= Extrait du texte =

────────────────

Voilà-ti que l’on reparle de Bernard-Henri Lévy alias BHL. Son déplacement en Tunisie pour y rencontrer des personnalités politiques libyennes a fait couler beaucoup d’encre puisqu’il a provoqué quelques gros remous sur place. Le moins que l’on puisse dire, c’est que de nombreux Tunisiens n’ont guère apprécié la présence chez eux du philosophe à la chemise blanche. Alertés par les passagers de l’avion où il se trouvait, certains d’entre eux se sont regroupés à l’aéroport de Tunis-Carthage pour reprendre en cœur l’ordre-clé de la révolution de 2011 à savoir « dégage ! ». D’autres se sont déchaînés sur internet, relayant les informations les plus invraisemblables et exigeant une réaction vigoureuse des autorités. Lesquelles autorités ont sévèrement rappelé à l’ordre les Libyens présents sur le sol tunisien en leur rappelant qu’ils devaient s’abstenir de toute activité politique. Bref, ça a chauffé…

Fidèle à sa défense habituelle dès lors que fuse une critique à l’encontre de sa petite personne, BHL a crié à l’antisémitisme. Il est vrai que de nombreux internautes, n’hésitons pas à les qualifier d’abrutis, se sont attaqués au « juif » BHL, confondant comme c’est trop souvent le cas antisémitisme et antisionisme, ou, pour être encore plus précis, critique de la politique israélienne à l’encontre des Palestiniens. Il est vrai aussi que cette tchaqlala paraissait quelque peu irréelle sachant qu’un ressortissant français, même s’il s’appelle BHL, a tout à fait le droit d’entrer en Tunisie et d’y rencontrer qui il souhaite. Précisons que la Tunisie, pour des raisons économiques évidentes (notamment le tourisme) n’applique pas à la France le principe de réciprocité en matière de visa.

Pour autant, ce n’est pas le fait que l’éminence de Saint-Germain-des-Prés soit un partisan résolu d’Israël qui a généré toute cette agitation. C’est d’abord son rôle supposé dans la chute de Mouammar Kadhafi qui a pesé. Et cela nous apprend beaucoup de choses sur la manière dont on peut percevoir les événements au sud de la Méditerranée. Pour nombre de Maghrébins, BHL est en effet celui qui a eu la peau de Kadhafi et qui a été le moteur essentiel dans l’intervention de l’Otan. Plusieurs journalistes qui ont suivi cette affaire, contestent pourtant cette version et jugent qu’il n’a fait qu’accompagner le mouvement pour ensuite se donner le beau rôle.

────────────────

= Données fournies =
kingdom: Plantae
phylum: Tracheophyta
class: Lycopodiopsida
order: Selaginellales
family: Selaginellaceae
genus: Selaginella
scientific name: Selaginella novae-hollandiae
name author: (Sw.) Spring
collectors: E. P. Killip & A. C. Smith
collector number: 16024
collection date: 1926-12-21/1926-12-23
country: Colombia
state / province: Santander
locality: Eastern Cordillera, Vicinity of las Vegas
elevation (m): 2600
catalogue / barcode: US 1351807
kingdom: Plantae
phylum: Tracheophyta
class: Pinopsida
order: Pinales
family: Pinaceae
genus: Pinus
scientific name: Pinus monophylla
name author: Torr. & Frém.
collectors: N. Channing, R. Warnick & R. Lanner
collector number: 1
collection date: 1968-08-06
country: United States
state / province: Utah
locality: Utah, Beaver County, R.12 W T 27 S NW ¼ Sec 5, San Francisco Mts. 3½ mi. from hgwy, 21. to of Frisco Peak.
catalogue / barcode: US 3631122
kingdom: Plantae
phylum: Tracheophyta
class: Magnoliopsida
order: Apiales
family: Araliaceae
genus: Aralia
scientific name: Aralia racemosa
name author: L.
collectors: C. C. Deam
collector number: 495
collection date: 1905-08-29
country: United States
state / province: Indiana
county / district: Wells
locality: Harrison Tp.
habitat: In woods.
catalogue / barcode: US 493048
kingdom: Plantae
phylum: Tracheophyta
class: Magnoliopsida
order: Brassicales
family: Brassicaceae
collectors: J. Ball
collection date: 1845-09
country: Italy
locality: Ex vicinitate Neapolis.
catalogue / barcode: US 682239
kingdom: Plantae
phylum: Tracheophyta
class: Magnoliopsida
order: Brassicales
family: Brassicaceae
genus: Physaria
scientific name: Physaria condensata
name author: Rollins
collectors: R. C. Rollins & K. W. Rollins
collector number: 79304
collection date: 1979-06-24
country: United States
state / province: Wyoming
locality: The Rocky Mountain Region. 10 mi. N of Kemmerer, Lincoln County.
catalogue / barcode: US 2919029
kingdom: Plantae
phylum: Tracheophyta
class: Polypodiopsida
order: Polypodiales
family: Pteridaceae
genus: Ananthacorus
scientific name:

────────────────

= Travail demandé =
Recopiez mot pour mot le passage du texte sur la venue de BHL en Tunisie, en commençant à « Fidèle à sa » et en terminant à « matière de visa. ».

= Résultat obtenu =
Fidèle à sa défense habituelle dès lors que fuse une critique à l’encontre de sa petite personne, BHL a crié à l’antisémitisme. Il est vrai que de nombreux internautes, n’hésitons pas à les qualifier d’abrutis, se sont attaqués au « juif » BHL, confondant comme c’est trop souvent le cas antisémitisme et antisionisme, ou, pour être encore plus précis, critique de la politique israélienne à l’encontre des Palestiniens. Il est vrai aussi que cette tchaqlala paraissait quelque peu irréelle sachant qu’un ressortissant français, même s’il s’appelle BHL, a tout à fait le droit d’entrer en Tunisie et d’y rencontrer qui il souhaite. Précisons que la Tunisie, pour des raisons économiques évidentes (notamment le tourisme) n’applique pas à la France le principe de réciprocité en matière de visa.